Syndicated

Law enforcement and government intelligence agencies will insist they can never gather too much information when conducting an investigation. They’re probably right.

On the other hand, if let completely lose these agencies would probably collect everything they can about citizens on the off chance they might need it some day. Authoritarian governments think that way; it’s catchy.

Which is why the release in the U.S. of newly declassified court documents are so interesting. It’s a decision by Judge John Bates of the Foreign Intelligence Surveillance Court, a closed-door court that has no Canadian equivalent for approving electronic surveillance for any communications involving a U.S. resident and foreign powers.

The decision “offers a scathing assessment of the NSA (National Security Agency) ability to manage its own top-secret electronic surveillance of Internet metadata—a program the NSA scrapped after a 2011 review found it wasn’t fulfilling its mission,” the Wall Street Journal reported.

The NSA got aggressive on domestic surveillance after the 9/11 attacks, as outlined by for agency contractor Edward Snowden and others, resulting in the over-collection of communications data.

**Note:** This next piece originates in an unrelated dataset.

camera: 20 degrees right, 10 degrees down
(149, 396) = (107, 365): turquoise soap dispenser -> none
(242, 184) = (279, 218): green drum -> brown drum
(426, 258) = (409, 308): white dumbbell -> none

“Among the issues described in the judge’s memorandum: a typographical error that would have led to two months of over-collection of data in previous court orders; NSA sharing information with other agencies that failed to limit the use of the data purely to counterterrorism purposes; and disseminating reports with information about legal U.S. residents without getting necessary approval to share that information.”

How much intelligence police and intelligence agencies need without a warrant is something that needs to be discussed much more publicly, as this story illustrates.